Why do temperatures on Earth vary? We have already looked at differences in how much solar radiation is received at a place due to its latitude. The tropics have warmer temperatures than the polar regions due to more direct solar rays and more daylight.
FACTORS AFFECTING TEMPERATURE A TEMPERATURE CONTROL is any factor that causes temperatures to vary from place to place and from time to time. Other factors beside LATITUDE are HEATING of LAND and WATER, ALTITUDE, GEOGRAPHIC POSITION, CLOUD COVER, and OCEAN CURRENTS.
LAND AND WATER The heating of Earth’s surface controls the temperature of the air above it. Being near a large body of water affects temperatures because land heats more rapidly and to higher temperatures than water does. Land also cools more rapidly and to lower temperatures than water does. The more constant temperature of the water causes the air passing over it to have less temperature change throughout a year than air over land.
Vancouver, BC is at about the same latitude as Winnipeg, Manitoba, so they both have the same solar angle and length of daylight. Vancouver, however, is on the windward Pacific coast while Winnipeg is far inland. The influence of the ocean is that Vancouver’s year-round temperatures are more moderate, cooler in summer and warmer in winter, than Winnipeg’s. “More moderate” also means fewer temperature extremes.

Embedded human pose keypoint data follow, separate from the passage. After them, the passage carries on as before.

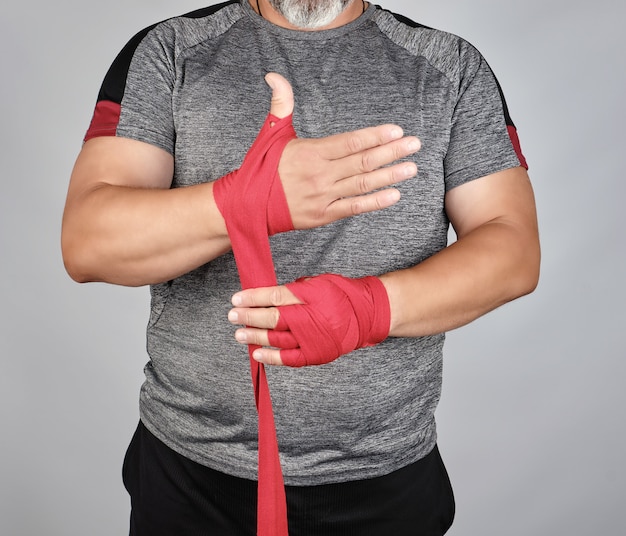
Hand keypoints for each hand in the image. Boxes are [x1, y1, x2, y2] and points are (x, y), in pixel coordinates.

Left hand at [228, 274, 390, 366]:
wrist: (367, 315)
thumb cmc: (340, 295)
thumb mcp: (318, 283)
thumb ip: (293, 290)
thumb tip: (265, 297)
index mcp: (313, 296)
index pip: (276, 296)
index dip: (254, 298)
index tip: (236, 298)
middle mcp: (313, 318)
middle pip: (274, 318)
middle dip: (249, 316)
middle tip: (232, 315)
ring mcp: (314, 339)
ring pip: (278, 338)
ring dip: (256, 336)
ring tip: (239, 334)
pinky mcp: (316, 354)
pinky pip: (290, 358)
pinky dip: (272, 357)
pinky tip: (256, 353)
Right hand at [265, 73, 420, 228]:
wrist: (246, 205)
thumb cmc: (260, 168)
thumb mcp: (271, 133)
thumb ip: (281, 104)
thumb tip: (274, 75)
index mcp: (311, 152)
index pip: (350, 142)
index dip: (375, 136)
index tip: (397, 131)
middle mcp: (320, 174)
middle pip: (362, 161)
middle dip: (392, 152)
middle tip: (416, 145)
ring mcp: (323, 196)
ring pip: (363, 184)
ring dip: (390, 176)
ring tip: (411, 168)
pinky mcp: (323, 215)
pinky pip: (354, 208)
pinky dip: (374, 202)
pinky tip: (394, 195)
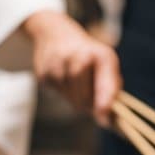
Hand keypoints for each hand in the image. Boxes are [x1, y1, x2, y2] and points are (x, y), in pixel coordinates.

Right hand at [23, 10, 121, 124]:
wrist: (56, 34)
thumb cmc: (89, 56)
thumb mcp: (106, 64)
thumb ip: (111, 89)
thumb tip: (111, 120)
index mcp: (102, 55)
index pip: (104, 82)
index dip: (104, 102)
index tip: (104, 117)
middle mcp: (79, 55)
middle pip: (84, 95)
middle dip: (88, 106)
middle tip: (93, 109)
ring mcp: (58, 62)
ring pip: (69, 97)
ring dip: (75, 99)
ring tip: (77, 88)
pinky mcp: (42, 71)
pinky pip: (55, 92)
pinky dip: (61, 92)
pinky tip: (63, 79)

Differences in Hemispheres Another important land and water effect is due to the different amounts of land and water in the Northern and Southern Hemispheres. The Northern Hemisphere has 61% water and 39% land. The Southern Hemisphere has 81% water and 19% land. Which hemisphere would you predict has smaller annual temperature variations (is more moderate)?

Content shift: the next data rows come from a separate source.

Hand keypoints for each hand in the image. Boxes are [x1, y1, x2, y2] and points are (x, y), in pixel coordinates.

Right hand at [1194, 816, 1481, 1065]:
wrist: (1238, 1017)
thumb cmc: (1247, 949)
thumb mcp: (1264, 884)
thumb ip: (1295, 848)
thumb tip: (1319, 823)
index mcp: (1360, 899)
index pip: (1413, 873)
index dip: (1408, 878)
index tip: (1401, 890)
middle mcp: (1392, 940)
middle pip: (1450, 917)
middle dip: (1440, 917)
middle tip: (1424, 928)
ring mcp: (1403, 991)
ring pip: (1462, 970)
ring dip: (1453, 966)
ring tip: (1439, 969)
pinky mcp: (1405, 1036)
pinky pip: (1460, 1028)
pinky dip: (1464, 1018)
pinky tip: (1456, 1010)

Geographic Position Coastal locations where the wind blows onto the land (WINDWARD) or away from the land (LEEWARD) have very different weather. A windward coast gets the moderating influence of the water (cool summers and mild winters) while the leeward coast does not. Mountains can act as barriers, cutting an area off from a moderating influence.
Altitude For the same latitude, higher elevations experience lower overall temperatures than do lower elevations. Understanding check: Denver is far inland but at a high elevation; San Francisco is on the Pacific Coast. They have similar latitudes. What would you expect to be the differences in climate between them?

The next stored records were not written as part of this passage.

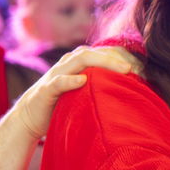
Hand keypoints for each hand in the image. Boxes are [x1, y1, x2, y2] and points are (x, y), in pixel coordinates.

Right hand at [8, 44, 142, 138]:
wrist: (29, 118)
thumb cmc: (61, 105)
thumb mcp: (83, 94)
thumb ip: (100, 87)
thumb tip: (130, 91)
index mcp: (78, 64)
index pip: (101, 52)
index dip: (121, 56)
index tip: (141, 67)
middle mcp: (68, 64)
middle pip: (94, 52)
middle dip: (115, 57)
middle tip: (134, 68)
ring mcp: (56, 75)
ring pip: (79, 59)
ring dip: (101, 62)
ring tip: (121, 70)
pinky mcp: (46, 90)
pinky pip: (59, 82)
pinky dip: (71, 80)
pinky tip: (82, 81)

Cloud Cover Many clouds reflect a significant portion of the sunlight that reaches them back towards space so they have a high albedo. ALBEDO is the fraction of total radiation that is reflected from a surface. How much cloud cover there is strongly affects how much sunlight reaches the Earth’s surface. A cloudy day is a cooler day.
Nighttime Clouds But, clouds at night have the OPPOSITE effect. They act like a BLANKET. Clouds absorb the outgoing radiation from the Earth, trapping it and reradiating some of it back toward the surface. Overall, clouds act to lower daytime temperatures while raising nighttime temps, moderating the daily temperature range.
Ocean Currents The Gulf Stream is a warm current that flows from Florida across the Atlantic Ocean to Great Britain and moderates its climate.
Worldwide Temperature Distribution If you look at world map that show ISOTHERMS, lines that connect points with the same temperatures, you see that temperatures are warmest near the tropics and coldest near the poles, even though there are differences due to the other factors. This shows that the largest influence on temperature is a locations’ latitude.